For the bus, let `s_1` be its average speed and t its time of travel.Then, express its distance travelled in terms of t. So,

`d_1 = s_1 t`

Substituting value of `s_1` yields:

`d_1=60t`

And for the car , let `s_2` be its average speed. Since the car left one hour after the bus left, its time of travel is one less than t (time of bus).In math form, it is express as t-1. So the equation of the distance travelled by the car in terms of t is:

`d_2=s_2(t-1)`

`d_2=75(t-1)`

To simplify, distribute 75 to t-1.

`d_2=75t-75`

To solve for he time of travel of the car, when it caught up with the bus, set the two distances equal to each other.

`d_1=d_2`

`60t=75t-75`

Then. combine like terms.

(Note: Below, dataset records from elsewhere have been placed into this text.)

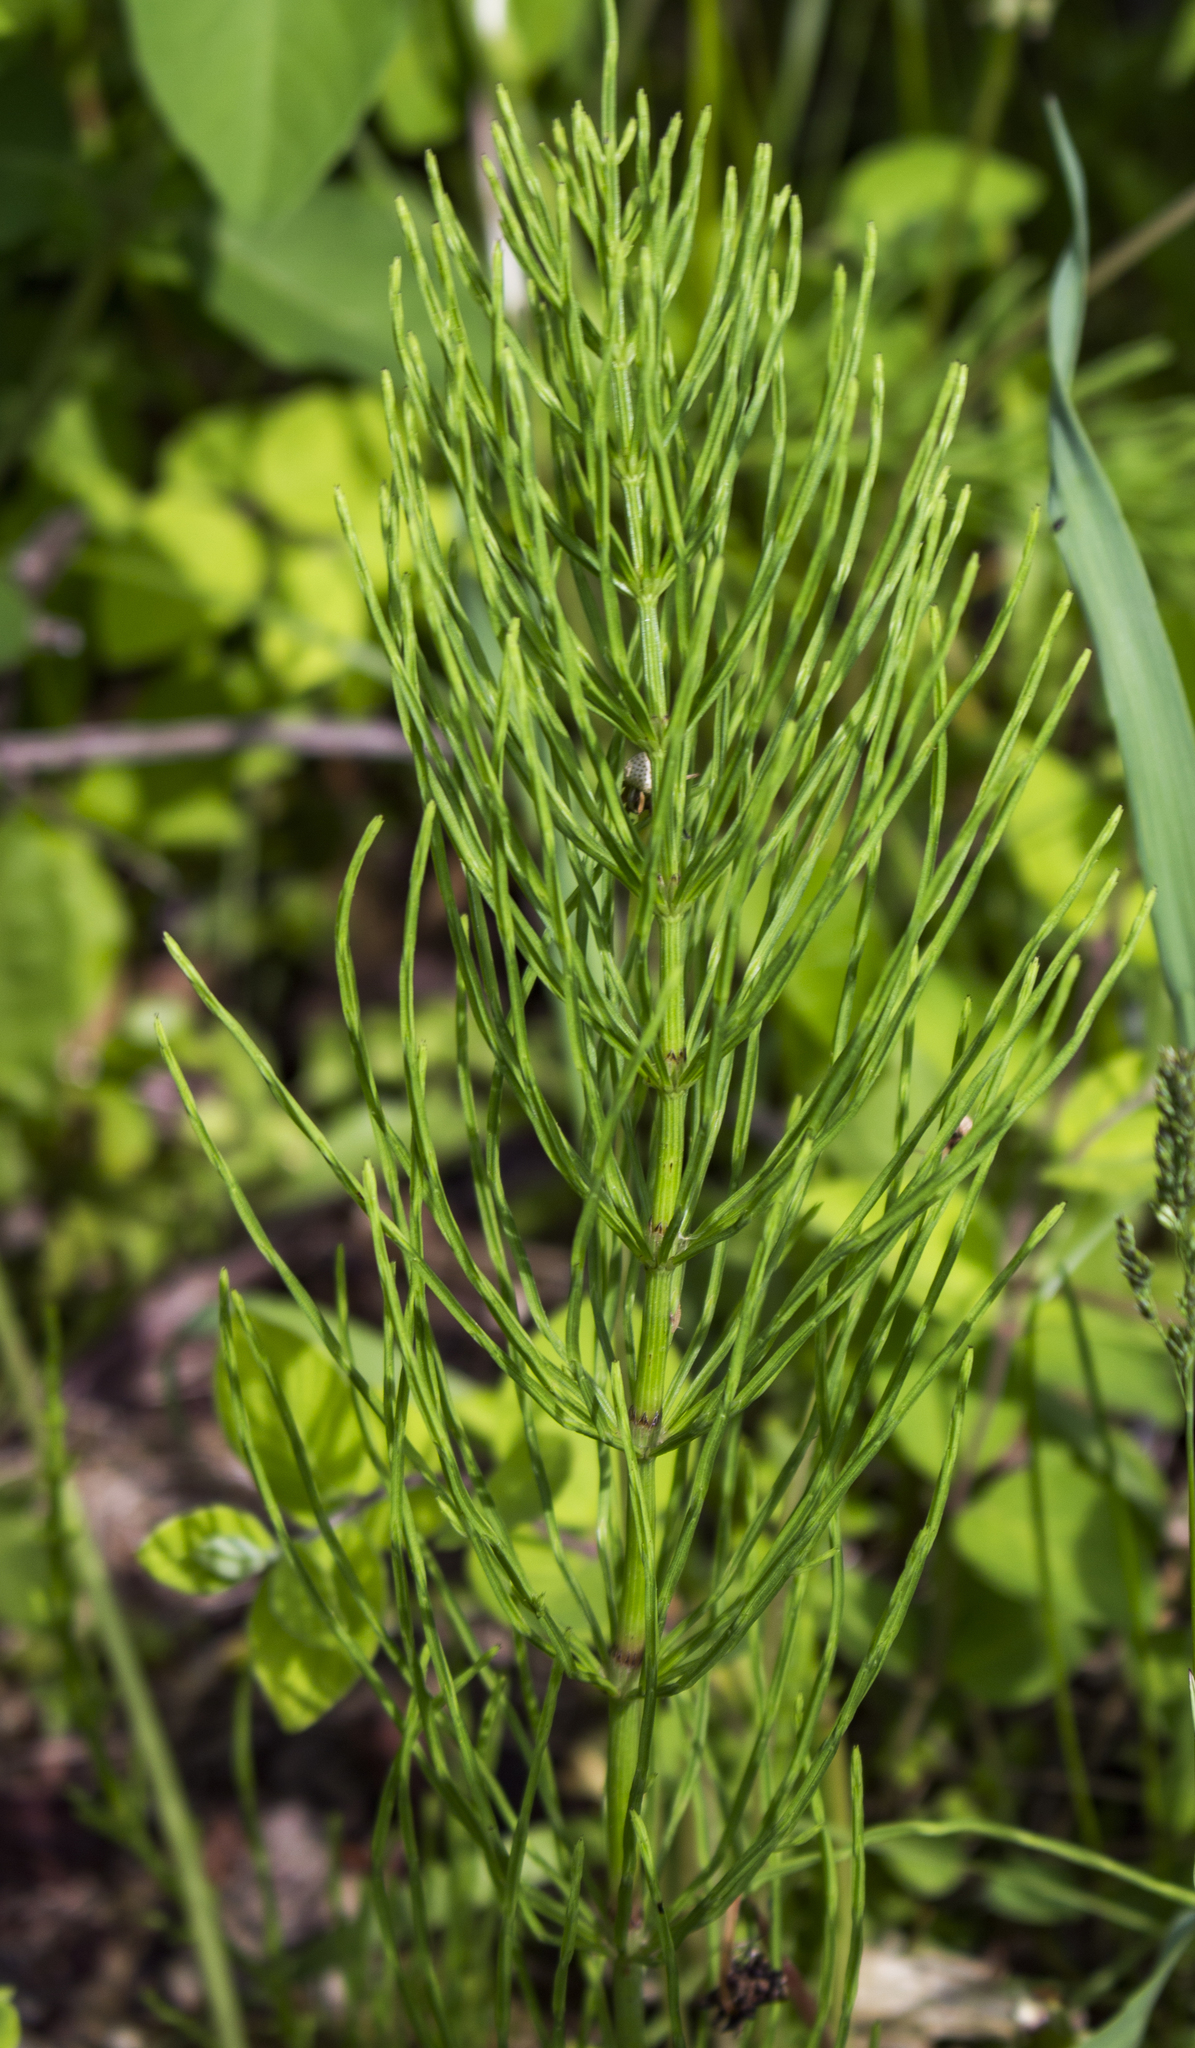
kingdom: Plantae
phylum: Tracheophyta
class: Polypodiopsida
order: Equisetales
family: Equisetaceae
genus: Equisetum
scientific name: Equisetum arvense
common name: Field horsetail
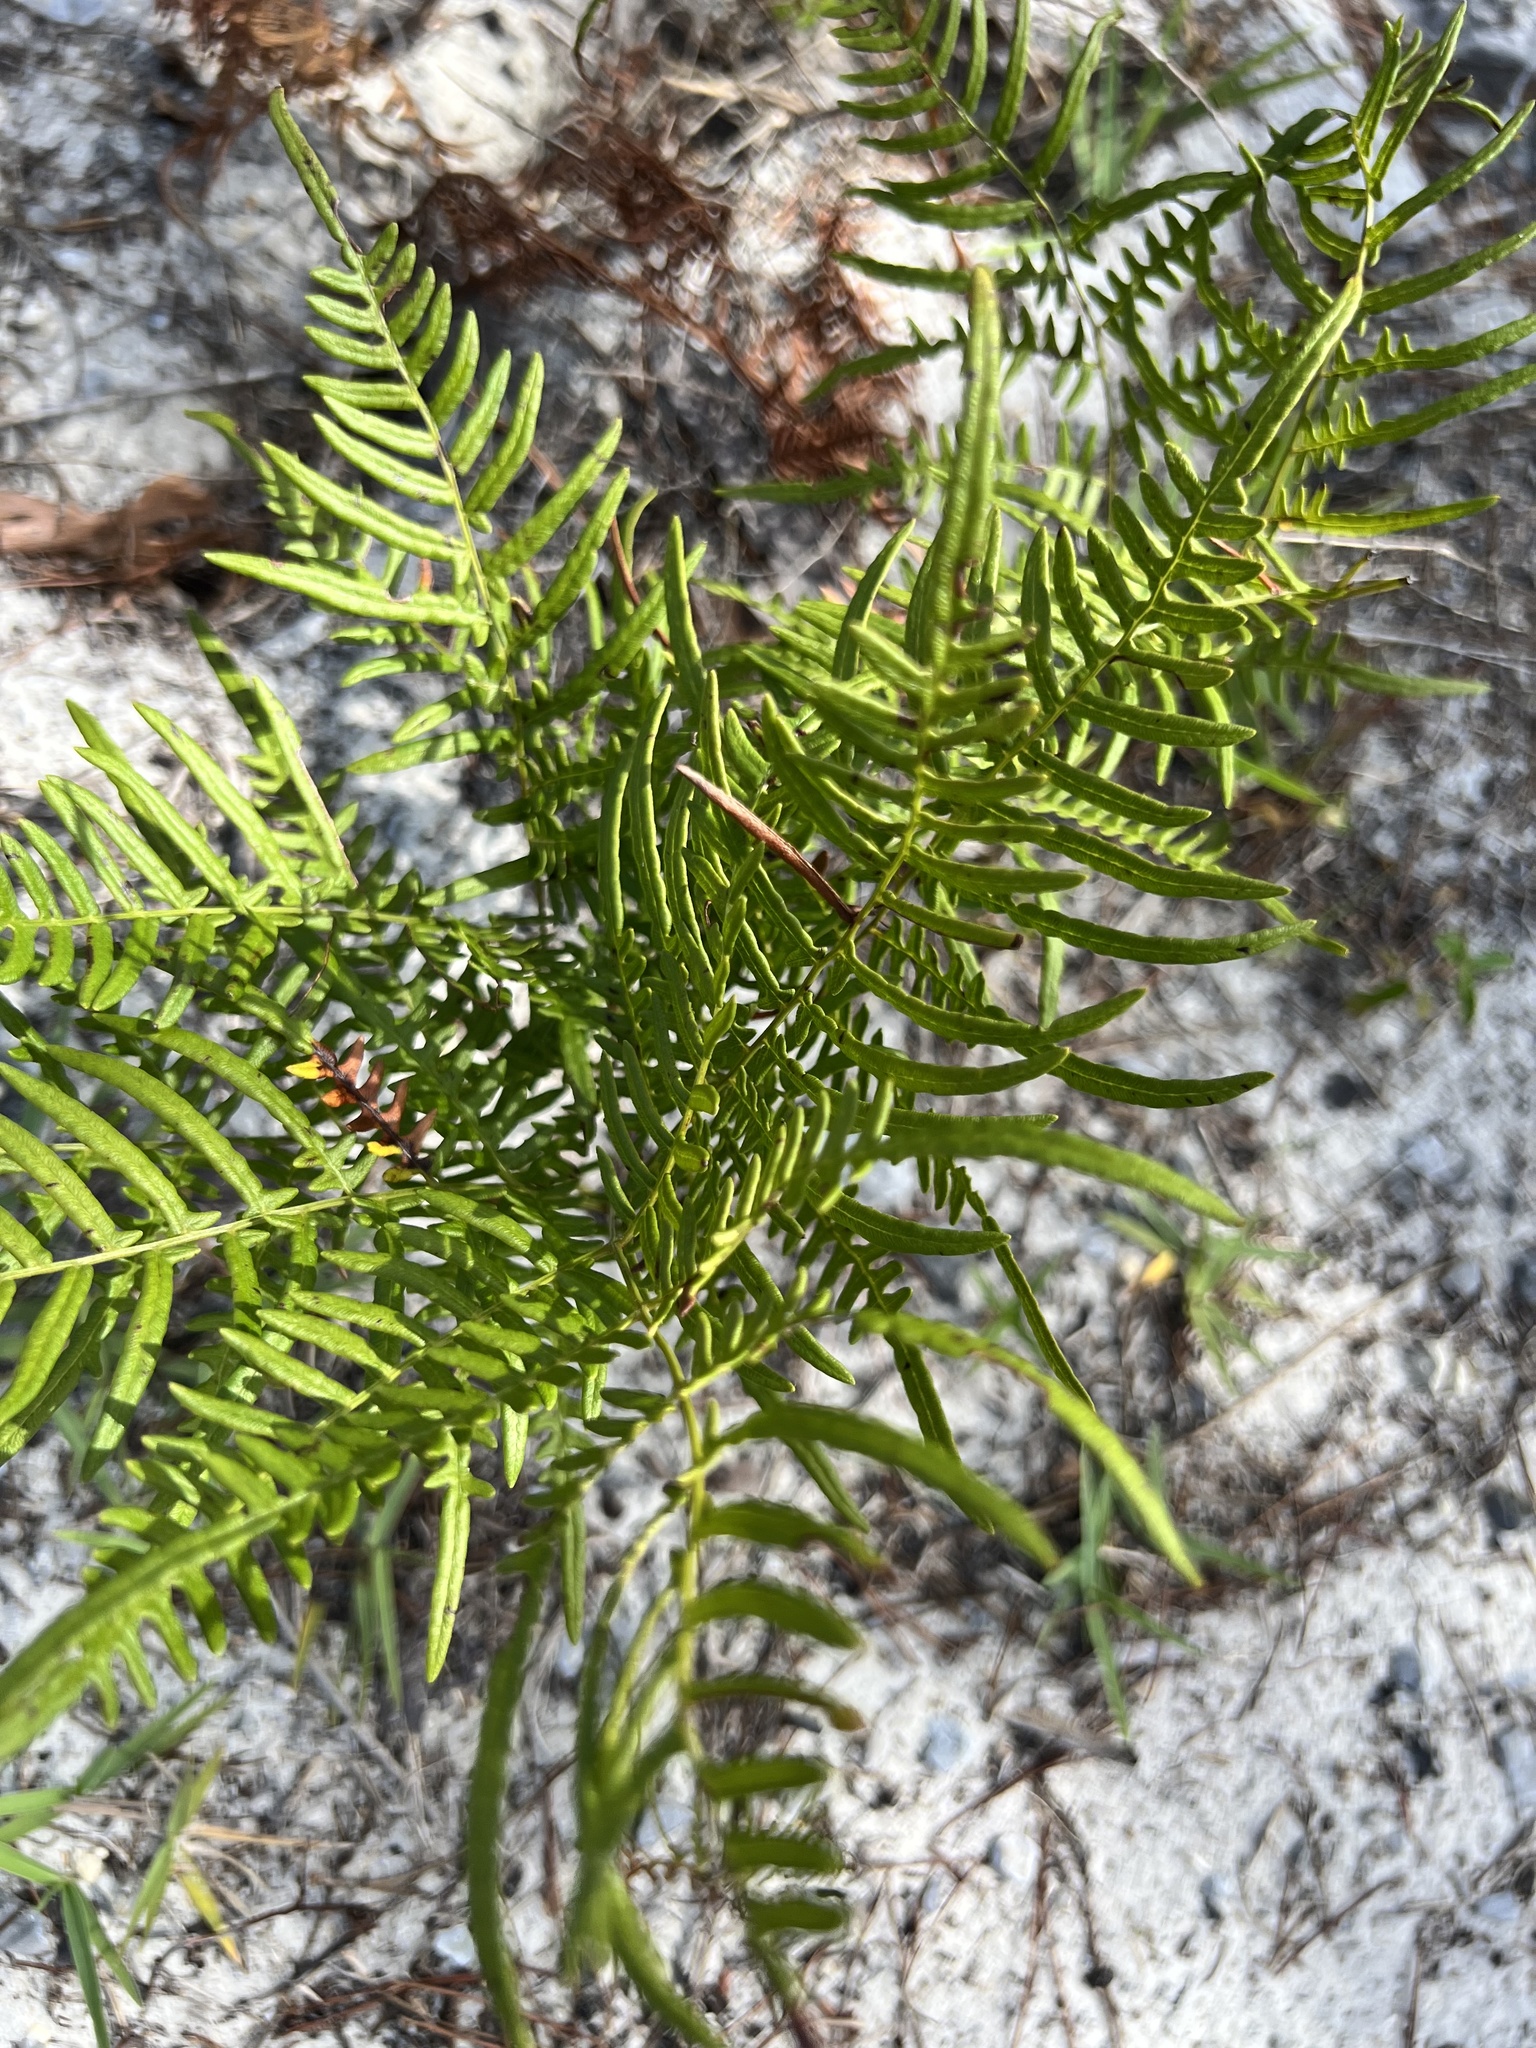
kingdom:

To do so, subtract both sides by 75t.

`60t-75t=75t-75t - 75`

`60t-75t=-75`

`-15t=-75`

And, divide both sides by -15 to isolate t.

`(-15t)/(-15)=(-75)/(-15)`

`t=5`

This means that the bus has already travelled for 5 hours when the car caught up with it.

Since the car left one hour after, then its time of travel is:

`t - 1 = 5-1 = 4`

**Hence, it took the car 4 hours to catch up with the bus.**